**YOUR OBJECTIVE**
Give back exactly the lines that run from the beginning of the entries to the line containing "staining of normal", both included, and nothing else.
----- RECORDED DATA
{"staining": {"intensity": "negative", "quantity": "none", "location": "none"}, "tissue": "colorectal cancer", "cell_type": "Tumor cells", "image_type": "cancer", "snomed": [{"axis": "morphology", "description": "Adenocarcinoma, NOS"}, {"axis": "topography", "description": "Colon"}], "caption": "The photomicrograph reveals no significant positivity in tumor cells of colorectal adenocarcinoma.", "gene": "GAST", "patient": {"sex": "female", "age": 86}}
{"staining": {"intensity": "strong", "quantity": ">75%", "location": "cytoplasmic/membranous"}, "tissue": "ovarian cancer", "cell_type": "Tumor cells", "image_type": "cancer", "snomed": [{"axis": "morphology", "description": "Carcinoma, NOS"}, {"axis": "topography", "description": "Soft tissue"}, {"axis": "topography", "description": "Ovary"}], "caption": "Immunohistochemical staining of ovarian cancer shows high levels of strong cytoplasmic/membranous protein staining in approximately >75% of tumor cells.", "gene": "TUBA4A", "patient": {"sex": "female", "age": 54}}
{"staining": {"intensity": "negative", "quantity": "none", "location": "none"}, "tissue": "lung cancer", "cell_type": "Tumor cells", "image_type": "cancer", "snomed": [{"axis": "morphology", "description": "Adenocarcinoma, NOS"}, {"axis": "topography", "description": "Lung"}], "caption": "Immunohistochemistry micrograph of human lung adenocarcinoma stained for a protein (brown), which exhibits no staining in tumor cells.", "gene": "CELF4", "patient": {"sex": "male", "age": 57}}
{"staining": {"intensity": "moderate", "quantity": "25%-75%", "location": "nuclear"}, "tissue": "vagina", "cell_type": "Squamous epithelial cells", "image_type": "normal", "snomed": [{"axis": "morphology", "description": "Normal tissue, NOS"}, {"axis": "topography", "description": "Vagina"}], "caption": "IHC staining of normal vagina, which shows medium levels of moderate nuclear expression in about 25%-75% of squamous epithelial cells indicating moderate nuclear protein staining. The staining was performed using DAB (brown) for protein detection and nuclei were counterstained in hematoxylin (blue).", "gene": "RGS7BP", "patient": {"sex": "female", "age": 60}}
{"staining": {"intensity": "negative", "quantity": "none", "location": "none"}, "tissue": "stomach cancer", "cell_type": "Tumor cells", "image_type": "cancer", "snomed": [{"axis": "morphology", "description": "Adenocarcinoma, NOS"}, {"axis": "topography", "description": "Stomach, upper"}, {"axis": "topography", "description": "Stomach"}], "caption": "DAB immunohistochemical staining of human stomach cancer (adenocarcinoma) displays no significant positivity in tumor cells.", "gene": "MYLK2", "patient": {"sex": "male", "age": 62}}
----------
**RESPONSE TO THIS TASK**
{"staining": {"intensity": "negative", "quantity": "none", "location": "none"}, "tissue": "colorectal cancer", "cell_type": "Tumor cells", "image_type": "cancer", "snomed": [{"axis": "morphology", "description": "Adenocarcinoma, NOS"}, {"axis": "topography", "description": "Colon"}], "caption": "The photomicrograph reveals no significant positivity in tumor cells of colorectal adenocarcinoma.", "gene": "GAST", "patient": {"sex": "female", "age": 86}}
{"staining": {"intensity": "strong", "quantity": ">75%", "location": "cytoplasmic/membranous"}, "tissue": "ovarian cancer", "cell_type": "Tumor cells", "image_type": "cancer", "snomed": [{"axis": "morphology", "description": "Carcinoma, NOS"}, {"axis": "topography", "description": "Soft tissue"}, {"axis": "topography", "description": "Ovary"}], "caption": "Immunohistochemical staining of ovarian cancer shows high levels of strong cytoplasmic/membranous protein staining in approximately >75% of tumor cells.", "gene": "TUBA4A", "patient": {"sex": "female", "age": 54}}
{"staining": {"intensity": "negative", "quantity": "none", "location": "none"}, "tissue": "lung cancer", "cell_type": "Tumor cells", "image_type": "cancer", "snomed": [{"axis": "morphology", "description": "Adenocarcinoma, NOS"}, {"axis": "topography", "description": "Lung"}], "caption": "Immunohistochemistry micrograph of human lung adenocarcinoma stained for a protein (brown), which exhibits no staining in tumor cells.", "gene": "CELF4", "patient": {"sex": "male", "age": 57}}
{"staining": {"intensity": "moderate", "quantity": "25%-75%", "location": "nuclear"}, "tissue": "vagina", "cell_type": "Squamous epithelial cells", "image_type": "normal", "snomed": [{"axis": "morphology", "description": "Normal tissue, NOS"}, {"axis": "topography", "description": "Vagina"}], "caption": "IHC staining of normal vagina, which shows medium levels of moderate nuclear expression in about 25%-75% of squamous epithelial cells indicating moderate nuclear protein staining. The staining was performed using DAB (brown) for protein detection and nuclei were counterstained in hematoxylin (blue).", "gene": "RGS7BP", "patient": {"sex": "female", "age": 60}}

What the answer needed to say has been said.